Szacuje się, że istnieje ponad 80 chorób spowodowanych nieprawidłową dietą. Ponad 12 milionów Polaków cierpi na takie schorzenia. Przyczyną ponad 50 proc. zgonów w Polsce są choroby układu krążenia, a ok. 40 proc. nowotworów ma związek z nieracjonalnych żywieniem. Z kolei według Światowej Organizacji Zdrowia liczba osób otyłych od lat 80. zwiększyła się trzykrotnie.
Niezdrowe talerze
Według WHO otyłość jest jednym z najpoważniejszych problemów zdrowotnych, uznaje się ją za epidemię XXI wieku. Obok problemów sercowych, cukrzycy i nowotworów zaliczana jest do chorób cywilizacyjnych, które spowodowane są nie tylko uwarunkowaniami genetycznymi, ale także czynnikami środowiskowymi.

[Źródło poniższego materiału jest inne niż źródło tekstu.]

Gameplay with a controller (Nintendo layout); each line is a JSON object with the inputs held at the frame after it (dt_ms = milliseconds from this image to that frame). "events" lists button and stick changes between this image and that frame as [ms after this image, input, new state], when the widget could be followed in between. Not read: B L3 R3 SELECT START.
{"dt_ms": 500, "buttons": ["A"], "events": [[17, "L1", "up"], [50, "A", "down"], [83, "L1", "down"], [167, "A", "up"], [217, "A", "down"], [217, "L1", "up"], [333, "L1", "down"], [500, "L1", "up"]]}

Trzeba zdać sobie sprawę z tego, że znaczenie zdrowego menu jest nie do przecenienia dla naszego zdrowia. – Często to właśnie nieodpowiednia dieta, bogata w cukry, toksyny, tłuszcze trans czy wysoko przetworzone produkty jest przyczyną rozwoju choroby i pogarszania się stanu zdrowia – tłumaczy dr Jolanta Nalewaj, dietetyk z poznańskiej Kliniki Promienistej.
Co ważne, nasze błędy żywieniowe przyczyniają się nie tylko do otyłości, lecz także do występowania chorób układu krążenia (nadciśnienia tętniczego, miażdżycy, zawału serca), cukrzycy, osteoporozy czy próchnicy zębów. Dieta uboga w ważne dla naszego organizmu składniki odżywcze może skutkować również problemami układu nerwowego, np. udarem mózgu, chorobą Parkinsona lub Alzheimerem. – Otyłość to nie tylko zaburzony komfort życia. Wiąże się bezpośrednio z groźnymi następstwami, np. chorobą wieńcową, nieprawidłowościami oddychania w czasie snu czy nadciśnieniem, które wpływają na długość życia. Jest też czynnikiem ryzyka rozwoju nowotworów, głównie raka jelita grubego, żołądka, piersi czy prostaty – mówi dr Jolanta Nalewaj. Nie wszyscy zdają sobie z tego sprawę, że to, co jemy, znacząco wpływa również na nasze samopoczucie, odporność na stres, pamięć i koncentrację.
Fachowa pomoc
Co ważne, zarówno z otyłością, jak i z chorobami dietozależnymi możemy skutecznie walczyć wprowadzając zdrowe menu. Zmiana przyzwyczajeń żywieniowych wiąże się nie tylko z odstawieniem szkodliwych składników, ale również z włączeniem do naszego jadłospisu potraw bogatych w witaminy, minerały i mikroelementy. – Jeśli nie wiemy, od czego zacząć, warto skorzystać z porady dietetyka. Fachowa pomoc w analizie dotychczasowego menu, a następnie w zaplanowaniu zbilansowanej diety, dostosowanej do potrzeb naszego organizmu, pozwoli zwalczyć nadprogramowe kilogramy, zapobiegać i leczyć, już istniejące, choroby dietozależne. Dieta przygotowana przez specjalistę uwzględnia stan zdrowia pacjenta, reguluje pracę organizmu i co najważniejsze wpływa na nasze samopoczucie – mówi dr Jolanta Nalewaj.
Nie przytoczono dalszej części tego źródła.